28 entry daha
  • bir arnold schwarzenegger belgeseli.

    reis hayatta elde edilebilecek ne kadar başarı varsa hepsini tek tek unlock etmiş, 75 yaşında, elinde purosuyla hayat hikayesini anlatıyor.

    avusturya'nın ufak bir köyünde fakir bir ailenin çocuğu olarak doğmuş, önce ingiltere'ye, sonra florida'ya, oradan kaliforniya'ya yerleşip, dünyanın en büyük vücut geliştiricilerinden biri olmuş. yarışmaları alt üst etmiş. yetmemiş, film yıldızı olup box office rekorları kırmış. yetmemiş, dünyanın en büyük ekonomilerinden olan kaliforniya'ya 8 yıl valilik yapmış. kısaca baştan sona soluksuz bir azim ve başarı öyküsü.

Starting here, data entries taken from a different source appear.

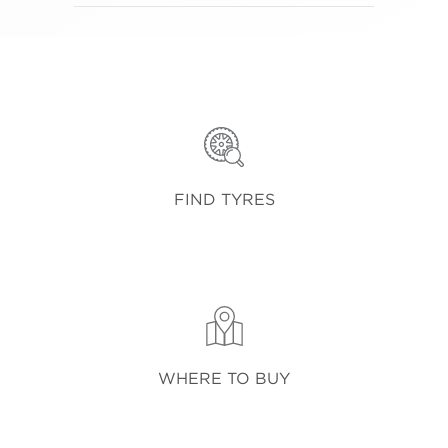
FIND TYRES
WHERE TO BUY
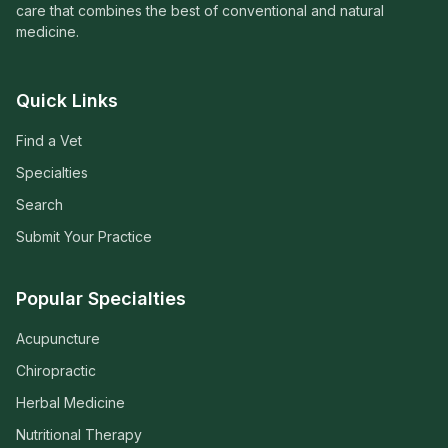
care that combines the best of conventional and natural
medicine.
Quick Links
Find a Vet
Specialties
Search
Submit Your Practice
Popular Specialties
Acupuncture
Chiropractic
Herbal Medicine
Nutritional Therapy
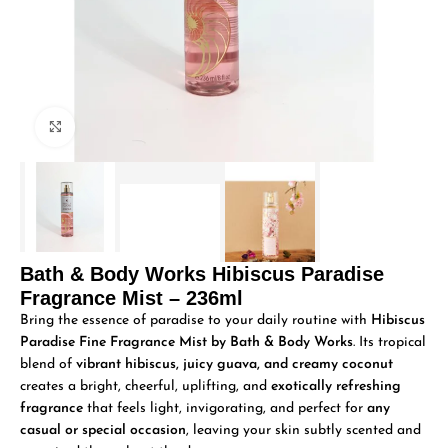
Click to enlarge
Bath & Body Works Hibiscus Paradise
Fragrance Mist – 236ml
Bring the essence of paradise to your daily routine with
Hibiscus
Paradise Fine Fragrance Mist by Bath & Body Works
. Its tropical
blend of
vibrant hibiscus, juicy guava, and creamy coconut
creates a bright, cheerful, uplifting, and
exotically refreshing
fragrance
that feels light, invigorating, and perfect for
any
casual or special occasion
, leaving your skin subtly scented and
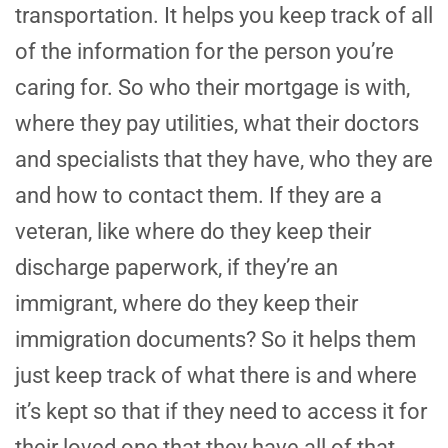
transportation. It helps you keep track of all
of the information for the person you’re
caring for. So who their mortgage is with,
where they pay utilities, what their doctors
and specialists that they have, who they are
and how to contact them. If they are a
veteran, like where do they keep their
discharge paperwork, if they’re an
immigrant, where do they keep their
immigration documents? So it helps them
just keep track of what there is and where
it’s kept so that if they need to access it for
their loved one that they have all of that.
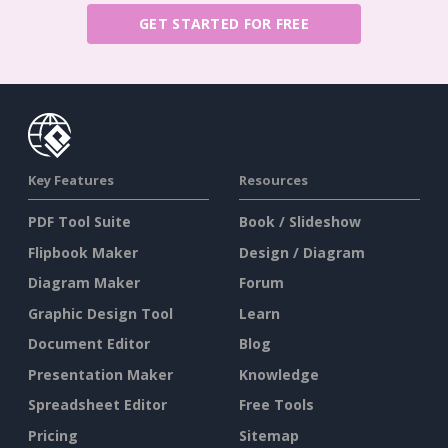
GET STARTED FOR FREE
Key Features
Resources
PDF Tool Suite
Book / Slideshow
Flipbook Maker
Design / Diagram
Diagram Maker
Forum
Graphic Design Tool
Learn
Document Editor
Blog
Presentation Maker
Knowledge
Spreadsheet Editor
Free Tools
Pricing
Sitemap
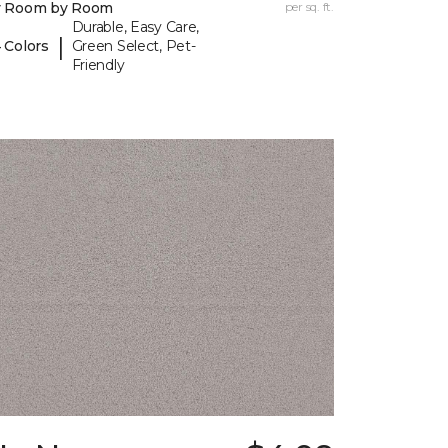
y Room by Room
per sq. ft.
Durable, Easy Care,
|
 Colors
Green Select, Pet-
Friendly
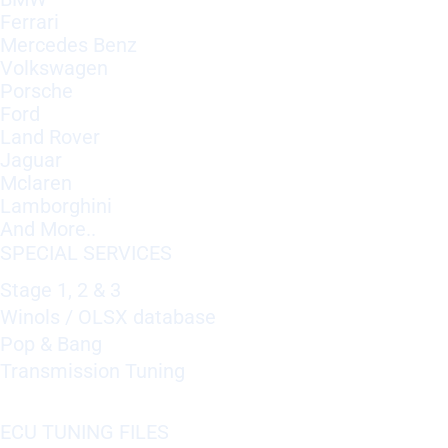
Ferrari
Mercedes Benz
Volkswagen
Porsche
Ford
Land Rover
Jaguar
Mclaren
Lamborghini
And More..
SPECIAL SERVICES
Stage 1, 2 & 3
Winols / OLSX database
Pop & Bang
Transmission Tuning
ECU TUNING FILES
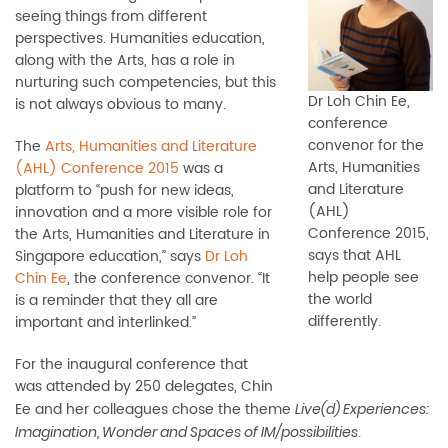
seeing things from different
perspectives. Humanities education,
along with the Arts, has a role in
nurturing such competencies, but this
Dr Loh Chin Ee,
is not always obvious to many.
conference
convenor for the
The
Arts, Humanities and Literature
Arts, Humanities
(AHL) Conference 2015
was a
and Literature
platform to “push for new ideas,
(AHL)
innovation and a more visible role for
Conference 2015,
the Arts, Humanities and Literature in
says that AHL
Singapore education,” says
Dr Loh
help people see
Chin Ee
, the conference convenor. “It
the world
is a reminder that they all are
differently.
important and interlinked.”
For the inaugural conference that
was attended by 250 delegates, Chin
Ee and her colleagues chose the theme
Live(d) Experiences:
.
Imagination, Wonder and Spaces of IM/possibilities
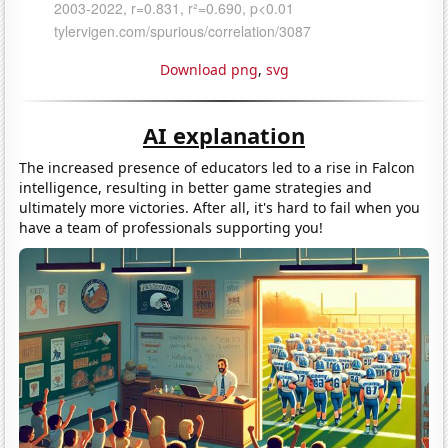
Download png
,
svg
AI explanation
The increased presence of educators led to a rise in Falcon
intelligence, resulting in better game strategies and
ultimately more victories. After all, it's hard to fail when you
have a team of professionals supporting you!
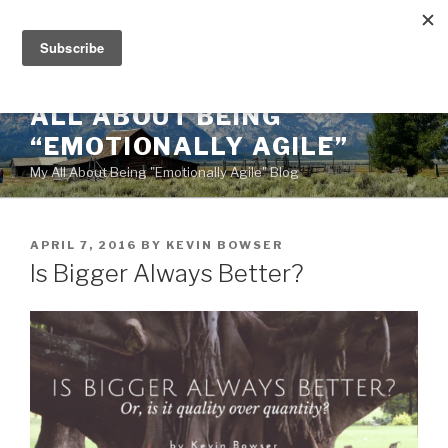
Skip
to
content
ALL ABOUT BEING
“EMOTIONALLY AGILE”
My All About Being "Emotionally Agile" Blog
POSTED
APRIL 7, 2016
BY
KEVIN BOWSER
ON
Is Bigger Always Better?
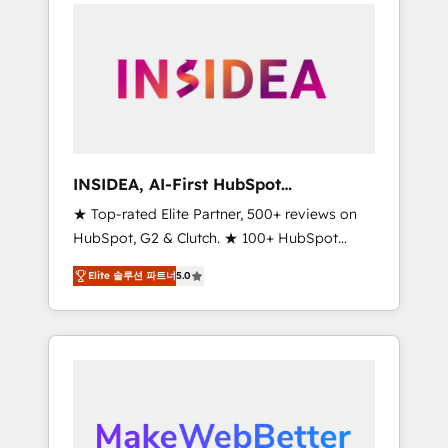
service creative agencies in the HubSpot
ecosystem, we blend strategy, technology, &
award-winning design to build scalable,
globally regionalized HubSpot websites,
integrated marketing campaigns, & RevOps
frameworks that fuel long-term success We
connect the entire customer lifecycle through
seamless integrations, ensure long-term
INSIDEA, AI-First HubSpot
adoption with change-management
Onboarding & RevOps
★ Top-rated Elite Partner, 500+ reviews on
programs, and align marketing, sales, and
HubSpot, G2 & Clutch. ★ 100+ HubSpot
service to drive sustainable growth With 6
Certified Experts & Trainers across the team
key HubSpot accreditations and experience
Elite 솔루션 파트너
5.0
★ 1,500+ implementations across five
across hundreds of organizations in dozens
continents ★ AI-First, RevOps-led,
of industries, there’s a good chance one of
Onboarding obsessed ★ Company of the
our globally integrated teams has worked
Year 2024/25 INSIDEA helps growing
with clients just like you Let’s explore
companies turn HubSpot into a revenue
whether S2 is the partner you’ve been
engine. We onboard your team, migrate your
looking for...and get your next big initiative
data, and build AI-powered workflows that
moving!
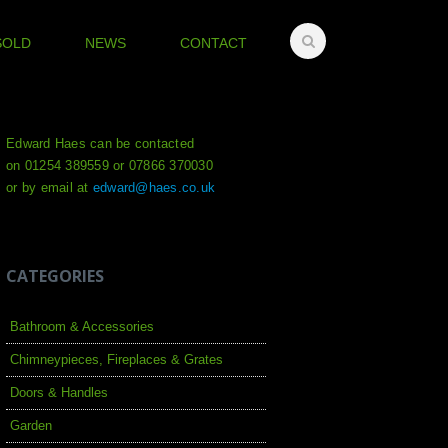
SOLD
NEWS
CONTACT
Edward Haes can be contacted
on 01254 389559 or 07866 370030
or by email at
edward@haes.co.uk
CATEGORIES
Bathroom & Accessories
Chimneypieces, Fireplaces & Grates
Doors & Handles
Garden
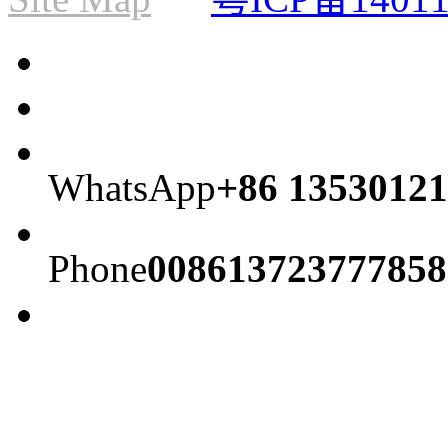
WhatsApp
+86 13530121
Phone
008613723777858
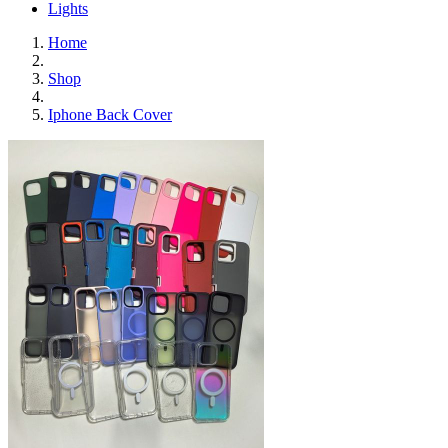
Lights
Home
Shop
Iphone Back Cover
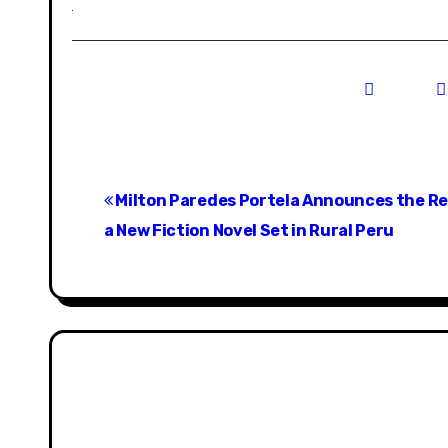
P
Milton Paredes Portela Announces the Re
o
a New Fiction Novel Set in Rural Peru
s
t
n
a
v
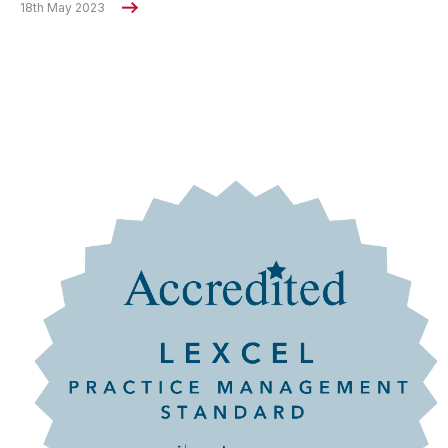
18th May 2023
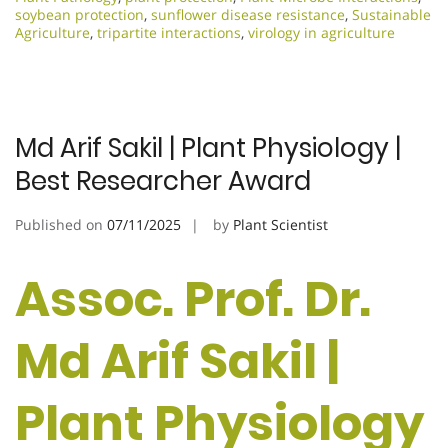
soybean protection
,
sunflower disease resistance
,
Sustainable
Agriculture
,
tripartite interactions
,
virology in agriculture
Md Arif Sakil | Plant Physiology |
Best Researcher Award
Published on
07/11/2025
by
Plant Scientist
Assoc. Prof. Dr.
Md Arif Sakil |
Plant Physiology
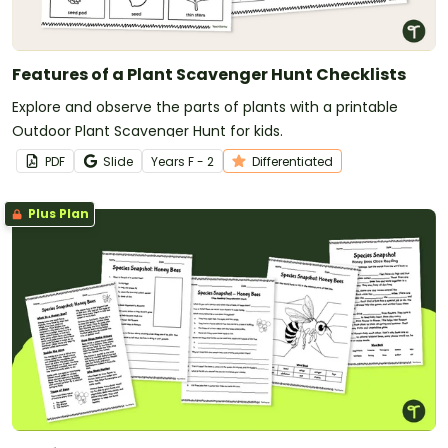
Features of a Plant Scavenger Hunt Checklists
Explore and observe the parts of plants with a printable
Outdoor Plant Scavenger Hunt for kids.
PDF
Slide
Year
s
F - 2
Differentiated
Plus Plan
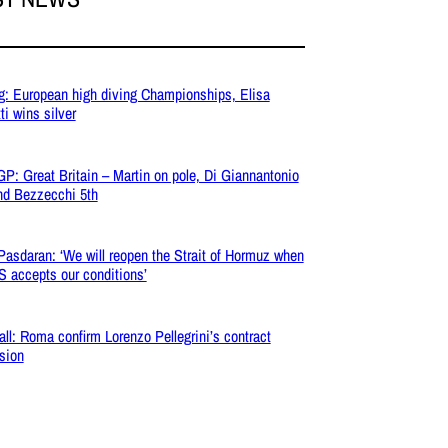
g: European high diving Championships, Elisa
ti wins silver
P: Great Britain – Martin on pole, Di Giannantonio
nd Bezzecchi 5th
 Pasdaran: ‘We will reopen the Strait of Hormuz when
S accepts our conditions’
all: Roma confirm Lorenzo Pellegrini’s contract
sion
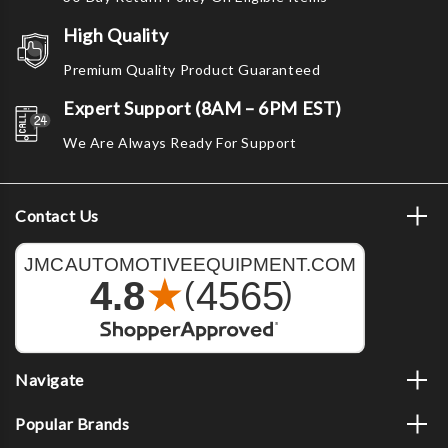
High Quality
Premium Quality Product Guaranteed
Expert Support (8AM – 6PM EST)
We Are Always Ready For Support
Contact Us
Navigate
Popular Brands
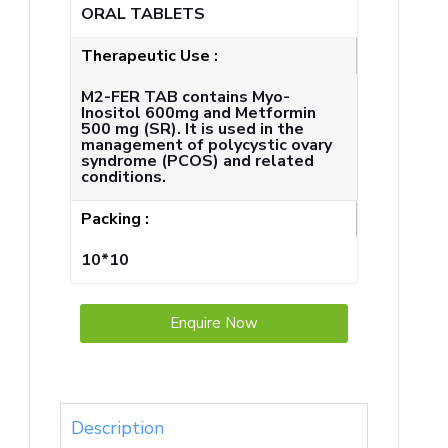
ORAL TABLETS
Therapeutic Use :
M2-FER TAB contains Myo-
Inositol 600mg and Metformin
500 mg (SR). It is used in the
management of polycystic ovary
syndrome (PCOS) and related
conditions.
Packing :
10*10
Enquire Now
Description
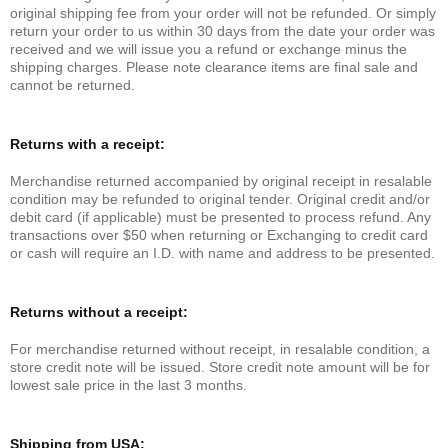
original shipping fee from your order will not be refunded. Or simply
return your order to us within 30 days from the date your order was
received and we will issue you a refund or exchange minus the
shipping charges. Please note clearance items are final sale and
cannot be returned.
Returns with a receipt:
Merchandise returned accompanied by original receipt in resalable
condition may be refunded to original tender. Original credit and/or
debit card (if applicable) must be presented to process refund. Any
transactions over $50 when returning or Exchanging to credit card
or cash will require an I.D. with name and address to be presented.
Returns without a receipt:
For merchandise returned without receipt, in resalable condition, a
store credit note will be issued. Store credit note amount will be for
lowest sale price in the last 3 months.
Shipping from USA:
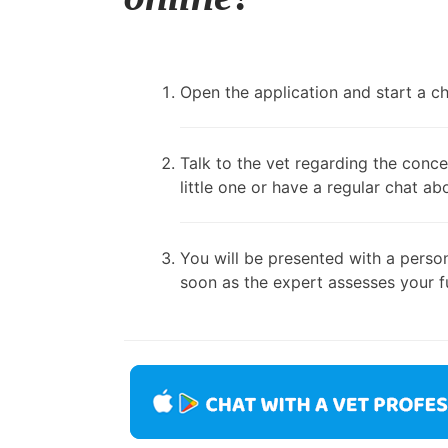
Open the application and start a cha
Talk to the vet regarding the conce
little one or have a regular chat ab
You will be presented with a person
soon as the expert assesses your fu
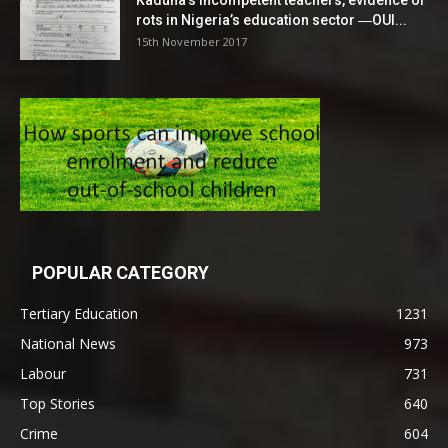
Kaduna’s incompetent teachers, evidence of
rots in Nigeria’s education sector ―OUI...
15th November 2017
POPULAR CATEGORY
Tertiary Education
1231
National News
973
Labour
731
Top Stories
640
Crime
604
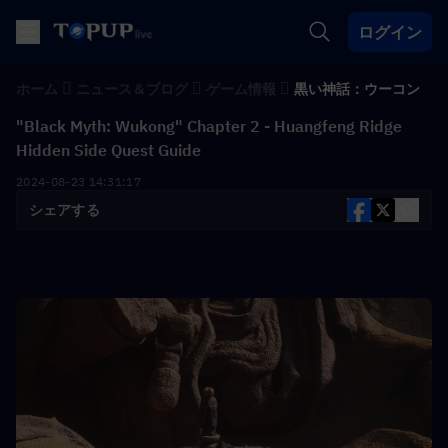
ログイン
ホーム
ニュース＆ブログ
ゲーム情報
黒い神話：ウーコン
"Black Myth: Wukong" Chapter 2 - Huangfeng Ridge
Hidden Side Quest Guide
2024-08-23 14:31:17
シェアする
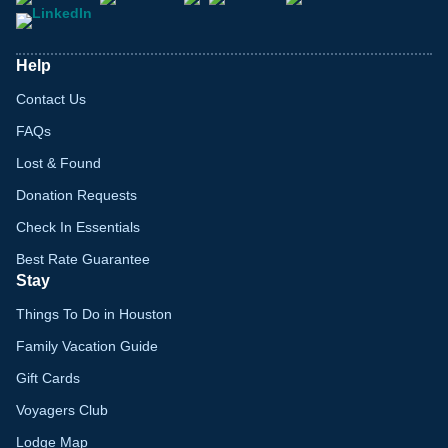
Help
Contact Us
FAQs
Lost & Found
Donation Requests
Check In Essentials
Best Rate Guarantee
Stay
Things To Do in Houston
Family Vacation Guide
Gift Cards
Voyagers Club
Lodge Map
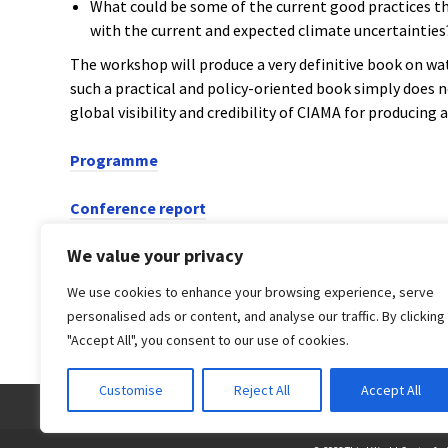
What could be some of the current good practices th
with the current and expected climate uncertainties
The workshop will produce a very definitive book on wat
such a practical and policy-oriented book simply does n
global visibility and credibility of CIAMA for producing 
Programme
Conference report
We value your privacy
PREVIOUS POST
We use cookies to enhance your browsing experience, serve
Water pricing is a must
personalised ads or content, and analyse our traffic. By clicking
"Accept All", you consent to our use of cookies.
Customise
Reject All
Accept All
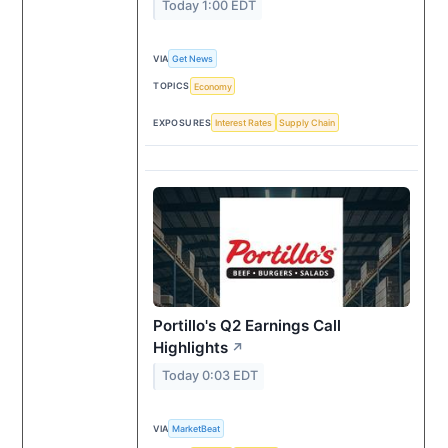
Today 1:00 EDT
VIA
Get News
TOPICS
Economy
EXPOSURES
Interest Rates
Supply Chain
Portillo's Q2 Earnings Call
Highlights
↗
Today 0:03 EDT
VIA
MarketBeat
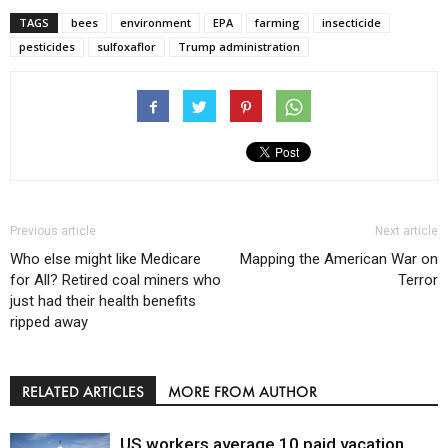
TAGS
bees
environment
EPA
farming
insecticide
pesticides
sulfoxaflor
Trump administration
Previous article
Next article
Who else might like Medicare
Mapping the American War on
for All? Retired coal miners who
Terror
just had their health benefits
ripped away
RELATED ARTICLES
MORE FROM AUTHOR
US workers average 10 paid vacation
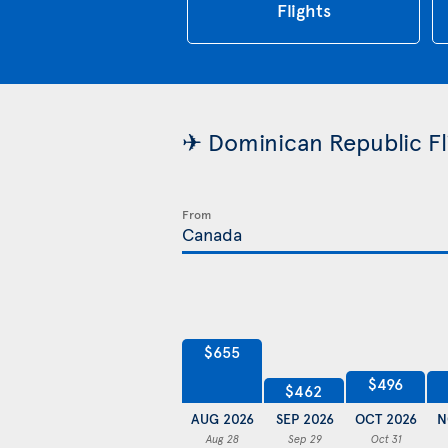
Flights
✈ Dominican Republic Fli
From
$655
$496
$462
AUG 2026
SEP 2026
OCT 2026
N
Aug 28
Sep 29
Oct 31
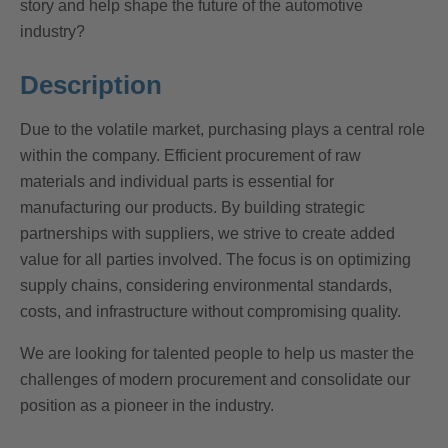
story and help shape the future of the automotive
industry?
Description
Due to the volatile market, purchasing plays a central role
within the company. Efficient procurement of raw
materials and individual parts is essential for
manufacturing our products. By building strategic
partnerships with suppliers, we strive to create added
value for all parties involved. The focus is on optimizing
supply chains, considering environmental standards,
costs, and infrastructure without compromising quality.
We are looking for talented people to help us master the
challenges of modern procurement and consolidate our
position as a pioneer in the industry.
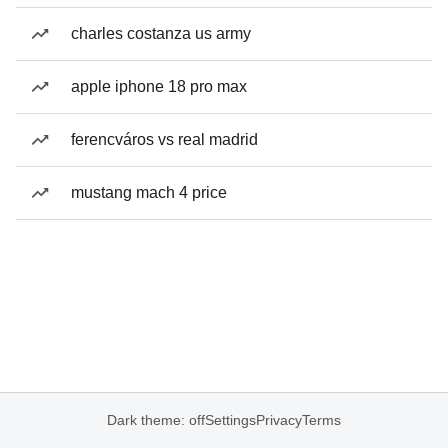
charles costanza us army
apple iphone 18 pro max
ferencváros vs real madrid
mustang mach 4 price
Dark theme: off
Settings
Privacy
Terms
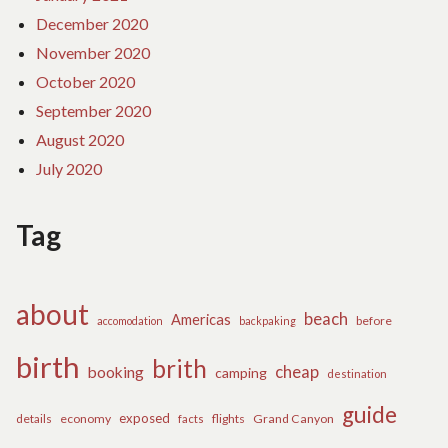
December 2020
November 2020
October 2020
September 2020
August 2020
July 2020
Tag
about
beach
Americas
before
accomodation
backpaking
birth
brith
cheap
booking
camping
destination
guide
exposed
details
economy
flights
Grand Canyon
facts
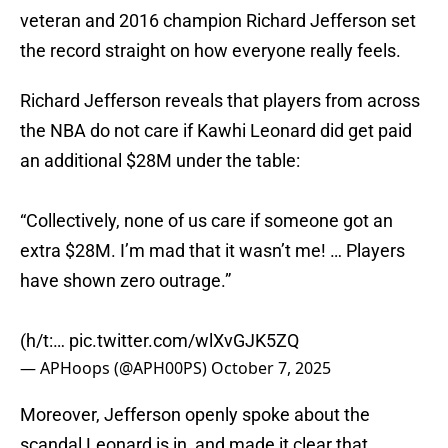
veteran and 2016 champion Richard Jefferson set
the record straight on how everyone really feels.
Richard Jefferson reveals that players from across
the NBA do not care if Kawhi Leonard did get paid
an additional $28M under the table:
“Collectively, none of us care if someone got an
extra $28M. I’m mad that it wasn’t me! … Players
have shown zero outrage.”
(h/t:…
pic.twitter.com/wlXvGJK5ZQ
— APHoops (@APH00PS)
October 7, 2025
Moreover, Jefferson openly spoke about the
scandal Leonard is in, and made it clear that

    belgeselin en çarpıcı yanlarından biri abisini, annesini, babasını kaybetmesi gibi farklı dönemlerde yaşadığı acıları hep işine kanalize ederek minimize etmiş. hatta kendisi “ben oturup ağlayanları, hüzne kapılıp kendilerini harap edenleri anlamıyorum. bu insanlar yeterince çalışmıyorlar. benim üzülmeye zamanım yok.” gibi bir laf ediyor. çarpıcı.

    belgeselin sonlarına doğru hizmetçisinden olan gayrimeşru çocuğunun 25 yıllık evliliğini bitirmesi ise kendi tabiriyle yaptığı en büyük “fuck up” gibi görünüyor. koca arnold'un evin hizmetçisiyle yatıp gayrimeşru çocuk sahibi olması bir rezillik, daha büyük rezillik ise çocuğun annesinden bahsederken “joseph ve onun annesinin zarar görmesini istemem” demesi. kadınla birlikte olup çocuk yapmışsın dayı, çocuk 27 yaşına gelmiş. annesinin adını zikretmek bu kadar zor mu? o da insan değil mi? ayıp.

    totalde üç bölümlük, kısa ve güzel bir belgesel diyebilirim. izlemeye değer.